The sampling method should be selected on the basis of the results desired. If representative particle size distribution is required, a dynamic sample from a tubing or pipeline must be taken. A static sample, from the reservoir, is used for particle counts, viscosity measurements, and water and other chemical analysis.

Laboratory tests produce a detailed analysis of hydraulic fluids.

Photomicrography provides particle size and composition.

Drawdown particle isolation determines insoluble contaminants.

Viscosity measures fluid resistance to flow in relation to time and temperature.

Water content predicts fluid and component performance.

Particle counting defines solid contaminants, a common measure of fluid cleanliness.

Moisture should be below the saturation point to avoid additive depletion and system corrosion.

Total Acid Number (TAN) measures the acidic constituents and is associated with the remaining useful life of the fluid.

Ferrous density is associated with the amount of wear metals in the fluid.

Because of improved technology, basic particle counting and water concentration can now be conveniently done in the field using portable instruments that offer laboratory-quality results. Particle counters combine laser particle counting with a user-friendly interface in a compact size ( Fig. 4 ). Moisture detectors continuously monitor the hydraulic fluid for the percentage of water saturation ( Fig. 5 ).

Results from a lab or field testing should be reviewed regularly to observe trends in fluid contamination. These data are useful in determining if filters are operating properly and whether components are beginning to wear at an excessive rate.

Prevention There are a number of effective measures that can be taken to help keep a hydraulic system clean and operating troublefree for a long time ( Fig. 6 ).

Filtration There are three key places where contamination control filters should be located:

Directly downstream from the pump

In return lines

In a continuously recirculating filter loop.

Filters should be fitted with differential pressure switches—electric or visual—to indicate when a filter is becoming clogged. The switch signals the need for element change before the bypass relief valve opens and passes contaminants. Changing elements prevents system component damage and premature replacement of partially used filter elements.

Recirculating loop filtration is cost-effective. Filter efficiency and dirt-holding capacity are at a maximum when fluid flow is steady. The benefit is that loop filters have a lower cost per ounce of captured dirt than inline filters.

All tank breathers should capture dirt particles and adsorb water when air comes in and remove oil vapors when air is expelled ( Fig. 7 ).

Other acceptable options are bladders or flexible rubber barriers. They prevent the exchanged air from coming in contact with the surface of the hydraulic fluid while allowing relief protection against over-pressurizing the reservoir.

○ ○ ○ ○ ○

• _WHAT YOU HAVE TO DO_:
According to the passage on hydraulic fluid contamination, at which three places should contamination control filters be located?

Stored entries
○ ○ ○ ○ ○

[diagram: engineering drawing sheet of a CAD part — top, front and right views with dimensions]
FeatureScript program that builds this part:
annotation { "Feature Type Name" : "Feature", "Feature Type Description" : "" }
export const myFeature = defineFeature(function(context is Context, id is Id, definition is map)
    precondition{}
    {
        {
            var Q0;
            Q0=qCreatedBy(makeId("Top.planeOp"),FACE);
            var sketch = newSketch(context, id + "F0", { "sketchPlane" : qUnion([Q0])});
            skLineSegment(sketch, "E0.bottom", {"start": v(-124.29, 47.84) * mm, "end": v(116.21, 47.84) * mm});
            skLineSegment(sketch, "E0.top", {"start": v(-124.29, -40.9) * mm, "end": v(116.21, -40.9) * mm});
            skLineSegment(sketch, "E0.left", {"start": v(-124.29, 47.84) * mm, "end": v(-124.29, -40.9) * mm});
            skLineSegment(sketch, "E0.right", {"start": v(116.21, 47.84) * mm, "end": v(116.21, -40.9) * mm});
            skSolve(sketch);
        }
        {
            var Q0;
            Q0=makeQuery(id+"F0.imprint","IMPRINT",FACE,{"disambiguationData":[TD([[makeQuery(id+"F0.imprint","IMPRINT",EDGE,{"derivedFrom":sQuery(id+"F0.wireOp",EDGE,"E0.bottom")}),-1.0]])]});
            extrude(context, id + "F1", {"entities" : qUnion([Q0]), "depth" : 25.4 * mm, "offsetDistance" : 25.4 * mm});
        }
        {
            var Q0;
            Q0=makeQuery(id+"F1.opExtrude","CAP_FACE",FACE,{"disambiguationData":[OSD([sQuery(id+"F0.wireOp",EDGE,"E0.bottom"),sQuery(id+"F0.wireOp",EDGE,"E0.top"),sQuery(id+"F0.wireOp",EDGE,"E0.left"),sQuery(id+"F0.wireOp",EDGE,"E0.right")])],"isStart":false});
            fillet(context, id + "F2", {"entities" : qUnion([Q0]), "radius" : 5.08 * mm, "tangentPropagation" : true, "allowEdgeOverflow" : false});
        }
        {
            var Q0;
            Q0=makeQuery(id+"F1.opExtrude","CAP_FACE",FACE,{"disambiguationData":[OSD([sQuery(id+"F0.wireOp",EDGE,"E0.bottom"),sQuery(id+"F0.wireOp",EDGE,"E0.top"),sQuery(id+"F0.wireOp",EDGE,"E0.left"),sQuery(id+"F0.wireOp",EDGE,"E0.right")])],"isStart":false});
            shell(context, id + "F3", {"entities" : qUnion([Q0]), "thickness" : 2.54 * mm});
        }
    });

○ ○ ○ ○ ○

• _EXERCISE RESPONSE_:
Directly downstream from the pump, in return lines, and in a continuously recirculating filter loop.